A very interesting (draft of a) paper that discusses trade-offs between immigrants’ civil/political rights and the number of immigrants allowed. Is it better to decrease inequality within a rich country by treating immigrants well, or is it better to let in more immigrants with fewer rights?
My instinct is of course to let in more immigrants with fewer rights (but we might worry if that was a politically sustainable equilibrium). One possible solution to the dilemma would be to ensure national statistics treat immigrants and citizens differently. At the moment, some people are worried about ‘rising inequality’ or ‘median income stagnation’ in the US. But this is in large part due to a rise in immigration by very poor people, which increases naively-measured inequality, and drag down average income. If people were in the habit of breaking down these statistics, and showing ‘median household income for citizens, by race’, much of the effect would disappear.

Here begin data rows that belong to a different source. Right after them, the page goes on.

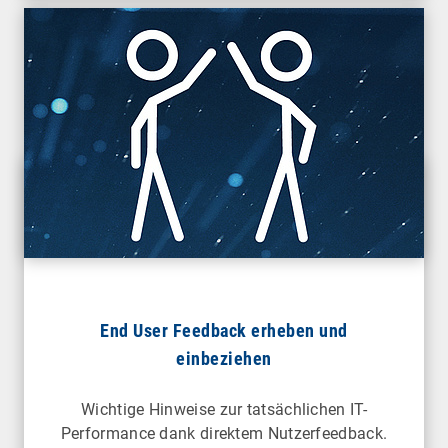
End User Feedback erheben und
einbeziehen
Wichtige Hinweise zur tatsächlichen IT-
Performance dank direktem Nutzerfeedback.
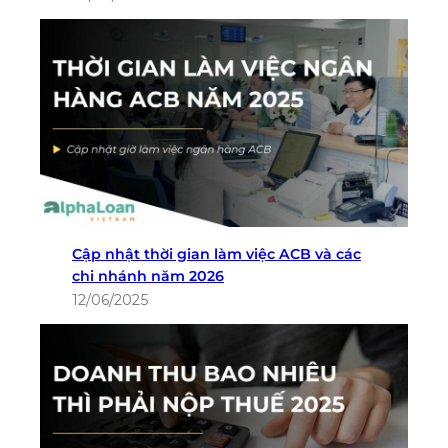
Cập nhật thời gian làm việc ACB và các
chi nhánh năm 2026
12/06/2025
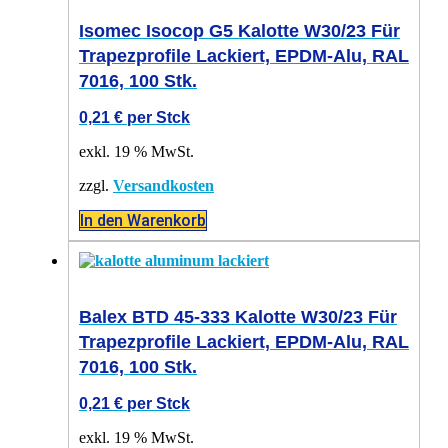
Isomec Isocop G5 Kalotte W30/23 Für
Trapezprofile Lackiert, EPDM-Alu, RAL
7016, 100 Stk.
0,21
€
per Stck
exkl. 19 % MwSt.
zzgl.
Versandkosten
In den Warenkorb
Balex BTD 45-333 Kalotte W30/23 Für
Trapezprofile Lackiert, EPDM-Alu, RAL
7016, 100 Stk.
0,21
€
per Stck
exkl. 19 % MwSt.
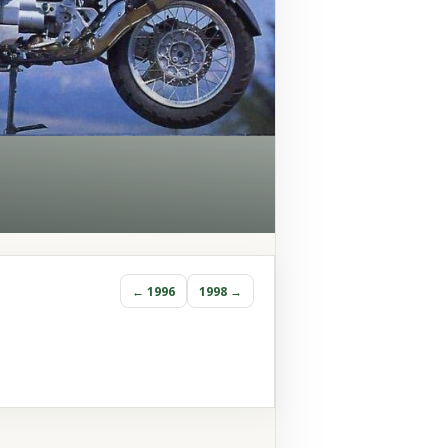
← 1996
1998 →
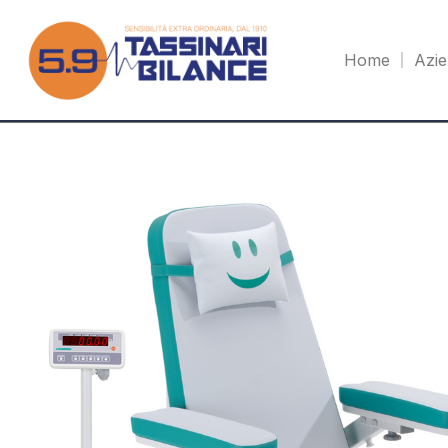
Home
Azi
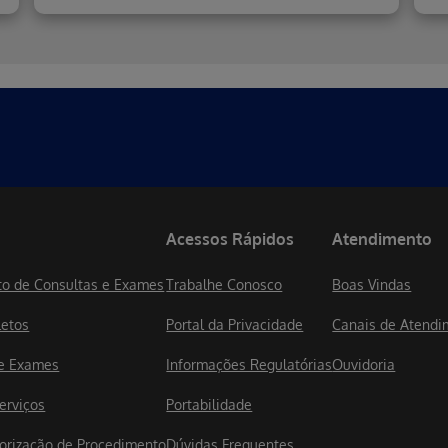
Acessos Rápidos
Atendimento
o de Consultas e Exames
Trabalhe Conosco
Boas Vindas
letos
Portal da Privacidade
Canais de Atendi
de Exames
Informações Regulatórias
Ouvidoria
erviços
Portabilidade
utorização de Procedimento
Dúvidas Frequentes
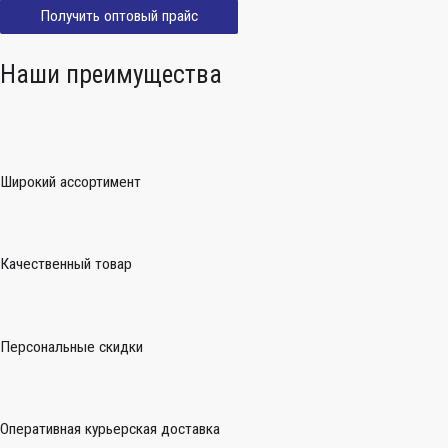
Получить оптовый прайс
Наши преимущества
Широкий ассортимент
Качественный товар
Персональные скидки
Оперативная курьерская доставка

A similar example is how the worrying decline of the labor market participation rate looks quite different when you break it down by age and sex—though still concerning!
“The Openness-Equality Trade-Off in Global Redistribution”

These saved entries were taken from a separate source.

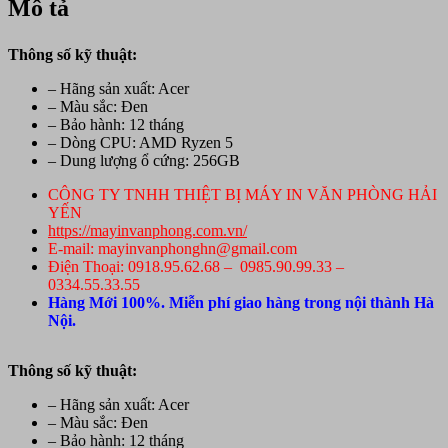
Mô tả
Thông số kỹ thuật:
– Hãng sản xuất: Acer
– Màu sắc: Đen
– Bảo hành: 12 tháng
– Dòng CPU: AMD Ryzen 5
– Dung lượng ổ cứng: 256GB
CÔNG TY TNHH THIỆT BỊ MÁY IN VĂN PHÒNG HẢI
YẾN
https://mayinvanphong.com.vn/
E-mail: mayinvanphonghn@gmail.com
Điện Thoại: 0918.95.62.68 – 0985.90.99.33 –
0334.55.33.55
Hàng Mới 100%. Miễn phí giao hàng trong nội thành Hà
Nội.
Thông số kỹ thuật:
– Hãng sản xuất: Acer
– Màu sắc: Đen
– Bảo hành: 12 tháng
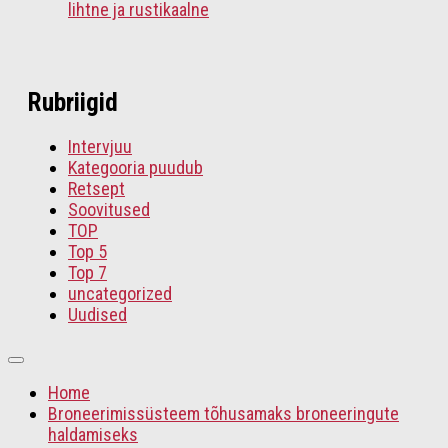
lihtne ja rustikaalne
Rubriigid
Intervjuu
Kategooria puudub
Retsept
Soovitused
TOP
Top 5
Top 7
uncategorized
Uudised
Home
Broneerimissüsteem tõhusamaks broneeringute
haldamiseks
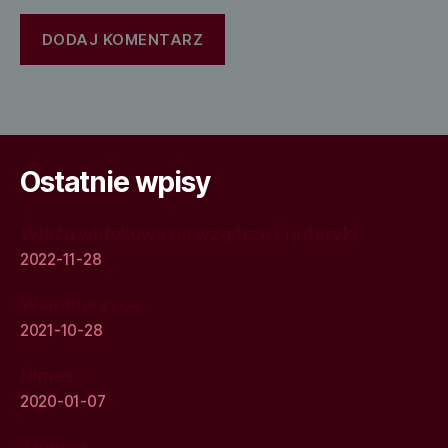
Ostatnie wpisy
Wieża widokowa na wzgórzu Fryderyki
2022-11-28
Wambierzyce
2021-10-28
Nimes
2020-01-07
Stępina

http://papers.ssrn.com/sol3/papers.cfm?abstract_id=2509305
A very interesting (draft of a) paper that discusses trade-offs between immigrants’ civil/political rights and the number of immigrants allowed. Is it better to decrease inequality within a rich country by treating immigrants well, or is it better to let in more immigrants with fewer rights?

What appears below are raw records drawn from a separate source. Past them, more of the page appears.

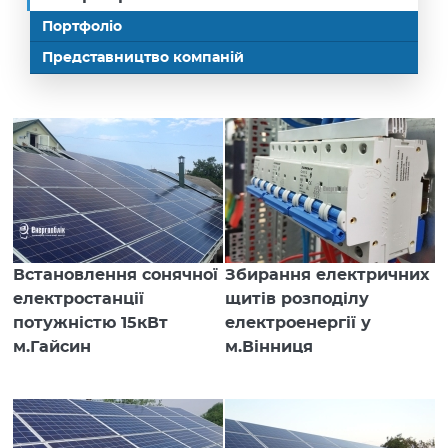
Портфоліо
Представництво компаній
Встановлення сонячної
Збирання електричних
електростанції
щитів розподілу
потужністю 15кВт
електроенергії у
м.Гайсин
м.Вінниця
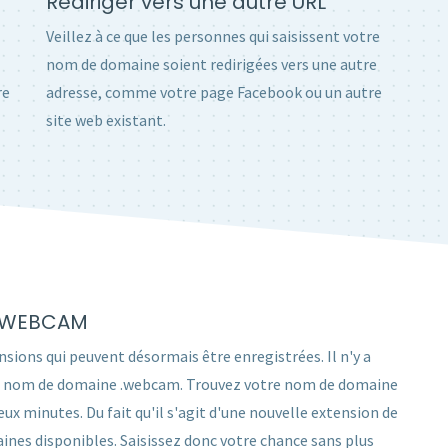
Rediriger vers une autre URL
Veillez à ce que les personnes qui saisissent votre
nom de domaine soient redirigées vers une autre
re
adresse, comme votre page Facebook ou un autre
site web existant.
 .WEBCAM
sions qui peuvent désormais être enregistrées. Il n'y a
r un nom de domaine .webcam. Trouvez votre nom de domaine
 minutes. Du fait qu'il s'agit d'une nouvelle extension de
nes disponibles. Saisissez donc votre chance sans plus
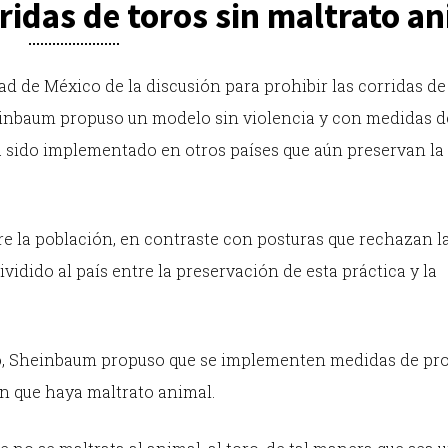
idas de toros sin maltrato an
ad de México de la discusión para prohibir las corridas de
Sheinbaum propuso un modelo sin violencia y con medidas d
ha sido implementado en otros países que aún preservan la
re la población, en contraste con posturas que rechazan l
ividido al país entre la preservación de esta práctica y la
zo, Sheinbaum propuso que se implementen medidas de pr
sin que haya maltrato animal.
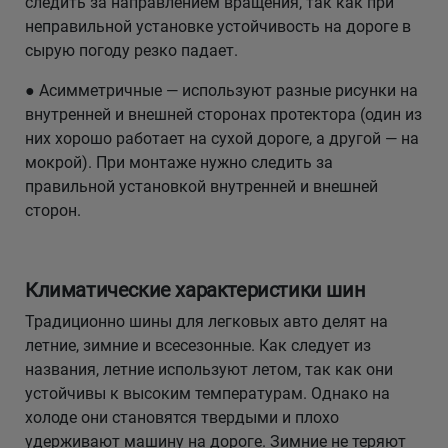
следить за направлением вращения, так как при
неправильной установке устойчивость на дороге в
сырую погоду резко падает.
● Асимметричные — используют разные рисунки на
внутренней и внешней сторонах протектора (один из
них хорошо работает на сухой дороге, а другой — на
мокрой). При монтаже нужно следить за
правильной установкой внутренней и внешней
сторон.
Климатические характеристики шин
Традиционно шины для легковых авто делят на
летние, зимние и всесезонные. Как следует из
названия, летние используют летом, так как они
устойчивы к высоким температурам. Однако на
холоде они становятся твердыми и плохо
удерживают машину на дороге. Зимние не теряют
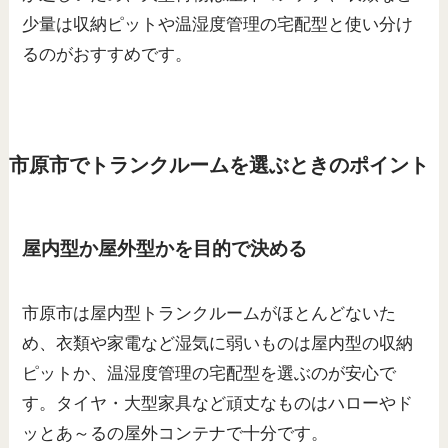
少量は収納ピットや温湿度管理の宅配型と使い分け
るのがおすすめです。
市原市でトランクルームを選ぶときのポイント
屋内型か屋外型かを目的で決める
市原市は屋内型トランクルームがほとんどないた
め、衣類や家電など湿気に弱いものは屋内型の収納
ピットか、温湿度管理の宅配型を選ぶのが安心で
す。タイヤ・大型家具など頑丈なものはハローやド
ッとあ～るの屋外コンテナで十分です。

Interesting draft, thanks for the link.
My instinct is of course to let in more immigrants with fewer rights (but we might worry if that was a politically sustainable equilibrium). One possible solution to the dilemma would be to ensure national statistics treat immigrants and citizens differently. At the moment, some people are worried about ‘rising inequality’ or ‘median income stagnation’ in the US. But this is in large part due to a rise in immigration by very poor people, which increases naively-measured inequality, and drag down average income. If people were in the habit of breaking down these statistics, and showing ‘median household income for citizens, by race’, much of the effect would disappear.
A similar example is how the worrying decline of the labor market participation rate looks quite different when you break it down by age and sex—though still concerning!